The federal district court determined that under Alabama law, there was no coverage for breach of contract claims arising from alleged construction defects. Owners Ins. Co. v. Shep Jones Constr., Inc., 2012 U.S. Dist. LEXIS 62085 (N.D. Ala. May 3, 2012).
The insured entered a contract with the homeowner to remodel her home. After construction was completed, the homeowner sued the insured, alleging damages arising form breach of contract, negligence and negligent supervision.
The insured had a policy with Owners Insurance Company. Owners Insurance defended under a reservation rights. The homeowner argued she suffered both property damage and metal anguish as a result of the insured's alleged breach of contract and negligence. A jury awarded general damages of $303,500 without allocating between property damage and mental anguish.

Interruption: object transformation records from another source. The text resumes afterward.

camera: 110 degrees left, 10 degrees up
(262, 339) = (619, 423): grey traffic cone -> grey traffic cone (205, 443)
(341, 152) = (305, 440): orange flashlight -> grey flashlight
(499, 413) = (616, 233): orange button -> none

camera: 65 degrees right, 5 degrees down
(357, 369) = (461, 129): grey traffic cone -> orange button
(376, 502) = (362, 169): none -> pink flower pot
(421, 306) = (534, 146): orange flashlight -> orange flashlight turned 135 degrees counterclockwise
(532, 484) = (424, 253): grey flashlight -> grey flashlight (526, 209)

Owners Insurance sued the insured for a declaration that it had no duty to defend or to indemnify. In its summary judgment motion, Owners Insurance argued there was no "occurrence" under the policy because breach of contract was not an "occurrence." The court agreed the breach of contract was not an "occurrence," defined in the policy as an accident. Because there was no "occurrence causing either "property damage" or "bodily injury," there were no coverage obligations and Owners Insurance was entitled to summary judgment.

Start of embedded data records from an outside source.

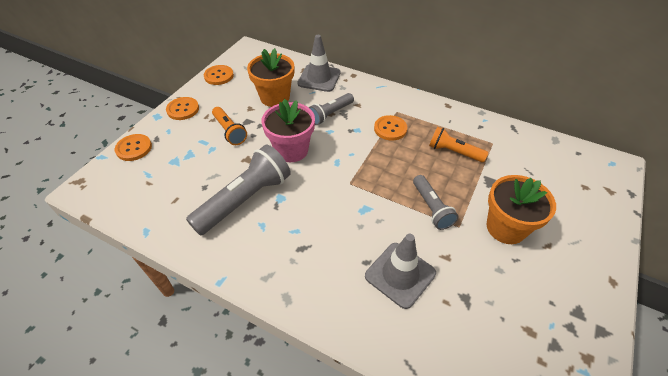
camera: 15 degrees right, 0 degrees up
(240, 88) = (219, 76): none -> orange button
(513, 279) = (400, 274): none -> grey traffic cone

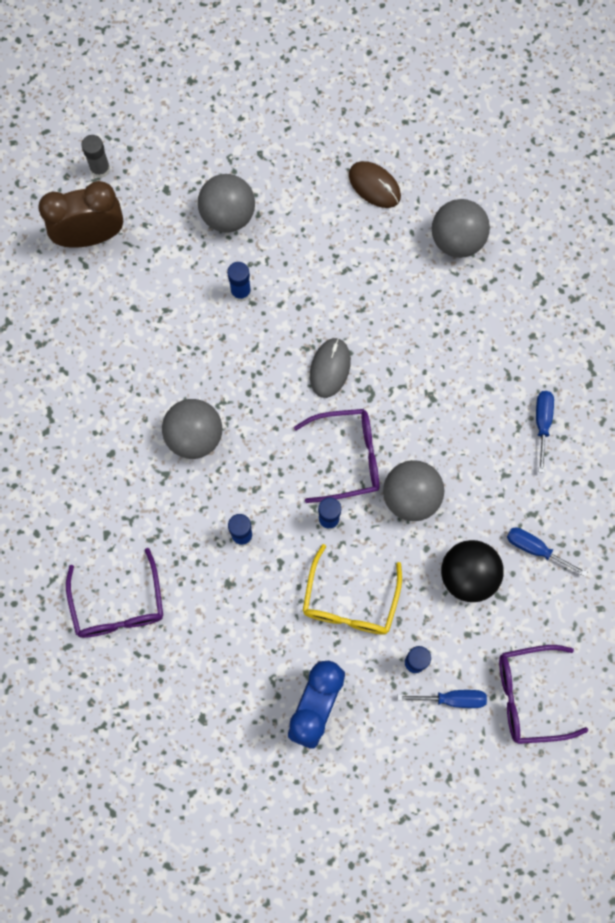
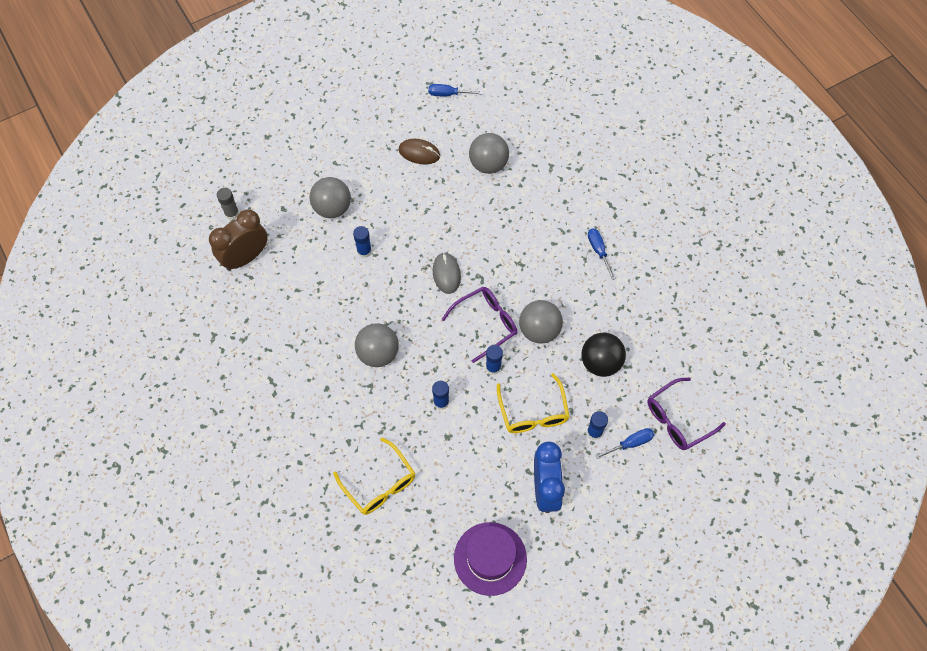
camera: 25 degrees left, 10 degrees down
(118, 605) = (379, 484): purple glasses -> yellow glasses
(206, 761) = (490, 558): none -> purple hat
(535, 549) = (634, 328): blue screwdriver -> blue screwdriver (448, 94)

Consequently, in a decision reminiscent of the Hawaii Intermediate Court of Appeal's ruling in Group Builders v. Admiral Ins., 123 Haw. 142, 213 P.3d 67 (Haw. Ct. App. 2010), the federal court's brief analysis gave little attention to the policy language. Unless the faulty workmanship was intentional, it is difficult to perceive the result as other than an "accident" that caused the property damage.